-------- Metin --------

İşyerinde Sizi Delirten Biriyle Başetmenin 9 yolu

İşyerinde bazen size rapor eden bir ekip üyesinin bazı davranışları sizi çileden çıkarabilir. İşyeri duygularımıza hakim olmamız gereken ve bu konuda davranışlarımızın algımızı oluşturduğu bir ortamdır. Sinirlendiğinizde, öfkelendiğinizde, kendinizce haklı da olsanız durumu soğukkanlı ve profesyonelce idare etmek liderlik becerilerinden biridir.
9 öneri ile benzer durumlarda neler yapabileceğinize bakalım…
Kendinize sorun – Kişilik mi Performans mı yükselen duygularınızın sorumlusu?
Bu ilk soruya yanıtınız önemli… Kendi kişilik tipinizi bilmek ve ekibinizdeki çalışanların kişiliklerinin temel özelliklerini bilerek ona göre davranmak çok önemli ve fayda sağlar. DISC bu konuda önemli bilgiler ve yönergeler verir. Eğer çatışma kişilikleriniz arasındaki yaklaşım farkından kaynaklanıyorsa bu konuda farkındalığınızı artırarak durumu daha iyi yönetebilirsiniz. Eğer sorunun kişilik farklılıklarından kaynaklandığından eminseniz daha esnek davranarak ilerleyebilirsiniz.
Karşınızdakinin haklı olabileceğini düşünün
Kimse sabah kalkıp size gıcıklık yapmak ve ekibin aleyhine bir şeyler yapmak amacıyla işe gelmez. Karşınızdakine bu alanı açtığınızda onun kendini ifade etmesine de yer açmış olursunuz. Belki durum sizin sinirlendiğiniz versiyondan çok farklı, başka bir arka plan hikayesi içeriyordur. Sakince bunu kızdığınız iş arkadaşınıza sormaya ne dersiniz?
Performans düşüklüklerini erkenden yakalayın ve net ifade edin
Eğer konu bir performans düşüklüğü ise, bunu yakalamanız ve önemini netleştirmenizin ardından, erken bir dönemde bu konuyu çalışanınızla konuşmanız ve yüzleşmeniz konunun sonradan alevlenmesini ve daha zarar verici sonuçlara yol açmasını engeller. Bu konuda şu yazıya da bakabilirsiniz.

--------

> [Çözülecek Görevler]
[A] İşyerinde sinir bozucu biriyle başa çıkma üzerine olan metinde "İşyerinde Sizi Delirten" ifadesinden "yükselen duygularınızın sorumlusu?" ifadesine kadar olan kısmı hiç değiştirmeden yazıya geçirin.
[B] İşyerinde sinir bozucu biriyle başa çıkma yazısını, gösterilen son cümlenin ardından devam ettirin.

-------- Kayıtlar --------

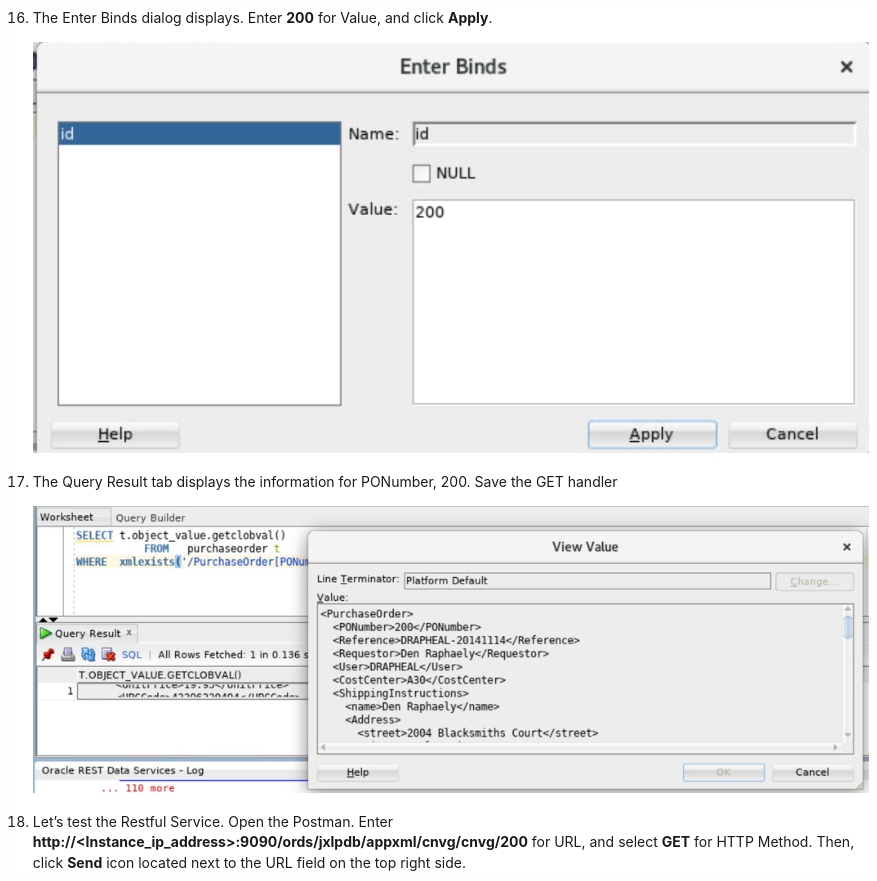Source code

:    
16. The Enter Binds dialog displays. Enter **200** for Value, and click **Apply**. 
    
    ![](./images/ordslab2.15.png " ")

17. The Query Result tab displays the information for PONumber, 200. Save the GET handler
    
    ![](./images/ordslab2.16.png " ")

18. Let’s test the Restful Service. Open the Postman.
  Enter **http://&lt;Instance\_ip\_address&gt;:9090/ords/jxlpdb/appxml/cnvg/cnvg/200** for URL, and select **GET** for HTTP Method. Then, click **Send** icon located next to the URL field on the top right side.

--------

> [Yanıtlar]
[A]
İşyerinde Sizi Delirten Biriyle Başetmenin 9 yolu

İşyerinde bazen size rapor eden bir ekip üyesinin bazı davranışları sizi çileden çıkarabilir. İşyeri duygularımıza hakim olmamız gereken ve bu konuda davranışlarımızın algımızı oluşturduğu bir ortamdır. Sinirlendiğinizde, öfkelendiğinizde, kendinizce haklı da olsanız durumu soğukkanlı ve profesyonelce idare etmek liderlik becerilerinden biridir.
9 öneri ile benzer durumlarda neler yapabileceğinize bakalım…
Kendinize sorun – Kişilik mi Performans mı yükselen duygularınızın sorumlusu?

[B]
Böyle bir durumda sonuçlara varmadan ve duygularınız sizi ele geçirmeden önce görüşüne güvendiğiniz bir arkadaşınızdan fikir sorabilirsiniz. Belki göremediğiniz farklı bir açı vardır. Bazen iç görülerinize güvenmek, bazen de farklı görüşlere yer açmak durumundasınız.
Böyle bir durumda çalışanınız ile bu konuşmayı yaptığınızda hem o hem başkaları sizin herkesi izlediğinizi, yardımcı olmak istediğinizi, beklentilerin anlaşılması için özel çaba harcadığınızı görecek ve takdir edecektir.
İnsanlara ikinci bir şans verin – bunu onlara söyleyin
Çoğu kez insanlar hatalarını görüp kabul ettiklerinde bundan ders çıkarabilirler, performanslarını iyileştirebilirler. Böyle bir durumda çalışanınıza ikinci şansı vermek ve fakat bunu verdiğinizi ona söylemeniz doğru bir yaklaşım olabilir. Burada yaygın hata, ikinci şans vermek ancak bunu çalışanla paylaşmamaktır. Bu yapıldığı zaman çalışan “sorunu” göremeyecek ve davranışına veya performansına aynen devam edecektir. Bunu da istemezsiniz.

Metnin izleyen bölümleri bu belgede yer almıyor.